* [Exercise instructions]
The reply must consist of the lines from the first line of the records through the line containing "flore intestinale echilibrate este hidratarea", copied exactly, with every picture omitted.

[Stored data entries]
= = =

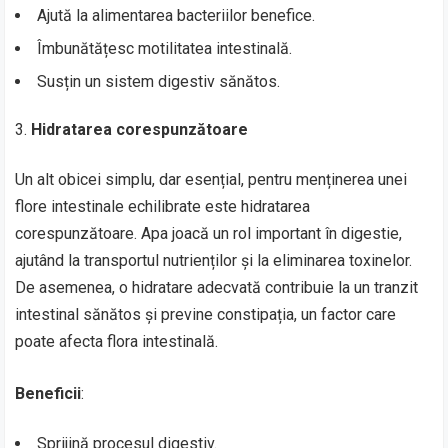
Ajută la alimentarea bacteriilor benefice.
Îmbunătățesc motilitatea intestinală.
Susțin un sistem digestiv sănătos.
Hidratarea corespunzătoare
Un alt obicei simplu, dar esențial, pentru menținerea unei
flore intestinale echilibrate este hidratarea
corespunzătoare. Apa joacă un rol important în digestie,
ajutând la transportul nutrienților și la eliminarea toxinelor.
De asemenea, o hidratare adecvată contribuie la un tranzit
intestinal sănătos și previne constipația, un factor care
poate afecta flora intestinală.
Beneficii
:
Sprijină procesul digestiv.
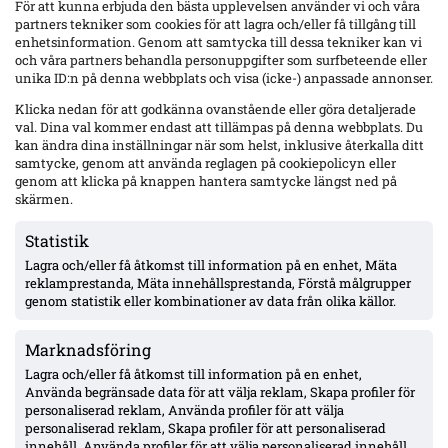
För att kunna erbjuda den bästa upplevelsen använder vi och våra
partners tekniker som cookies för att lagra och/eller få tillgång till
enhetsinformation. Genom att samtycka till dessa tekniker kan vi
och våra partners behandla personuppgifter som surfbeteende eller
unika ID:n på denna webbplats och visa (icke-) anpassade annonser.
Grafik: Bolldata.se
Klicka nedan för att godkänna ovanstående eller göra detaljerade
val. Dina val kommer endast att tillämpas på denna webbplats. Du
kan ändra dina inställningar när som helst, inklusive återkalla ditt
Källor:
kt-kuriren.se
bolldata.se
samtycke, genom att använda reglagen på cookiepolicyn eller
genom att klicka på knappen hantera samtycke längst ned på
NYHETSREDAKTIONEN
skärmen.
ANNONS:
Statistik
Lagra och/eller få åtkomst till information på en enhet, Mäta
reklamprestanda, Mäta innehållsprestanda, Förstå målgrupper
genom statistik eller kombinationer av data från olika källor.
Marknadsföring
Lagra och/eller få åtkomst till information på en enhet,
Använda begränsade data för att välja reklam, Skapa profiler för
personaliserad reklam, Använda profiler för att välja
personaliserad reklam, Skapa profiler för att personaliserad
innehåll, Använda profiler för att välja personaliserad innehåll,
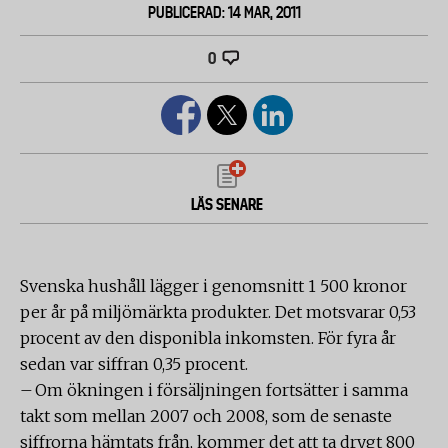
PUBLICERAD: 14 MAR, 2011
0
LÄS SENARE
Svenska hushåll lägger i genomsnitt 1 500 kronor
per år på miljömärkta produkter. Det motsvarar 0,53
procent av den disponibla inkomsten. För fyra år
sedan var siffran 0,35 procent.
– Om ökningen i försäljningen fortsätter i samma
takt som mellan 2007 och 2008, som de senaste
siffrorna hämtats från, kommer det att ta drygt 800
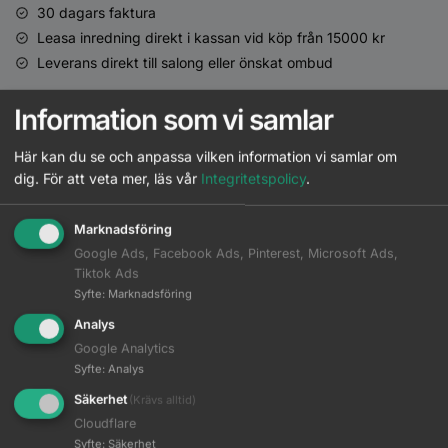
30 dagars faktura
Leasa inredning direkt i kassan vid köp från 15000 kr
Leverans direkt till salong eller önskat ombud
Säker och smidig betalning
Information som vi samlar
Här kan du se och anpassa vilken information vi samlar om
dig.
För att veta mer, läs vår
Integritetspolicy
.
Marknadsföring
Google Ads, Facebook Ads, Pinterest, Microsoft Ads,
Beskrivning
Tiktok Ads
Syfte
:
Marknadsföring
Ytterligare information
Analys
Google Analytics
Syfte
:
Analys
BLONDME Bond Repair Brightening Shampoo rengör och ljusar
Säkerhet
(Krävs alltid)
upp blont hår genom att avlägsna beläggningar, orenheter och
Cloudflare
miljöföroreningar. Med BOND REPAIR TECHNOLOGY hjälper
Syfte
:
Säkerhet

= = =

* [Answer below]
Ajută la alimentarea bacteriilor benefice.
Îmbunătățesc motilitatea intestinală.
Susțin un sistem digestiv sănătos.
Hidratarea corespunzătoare
Un alt obicei simplu, dar esențial, pentru menținerea unei
flore intestinale echilibrate este hidratarea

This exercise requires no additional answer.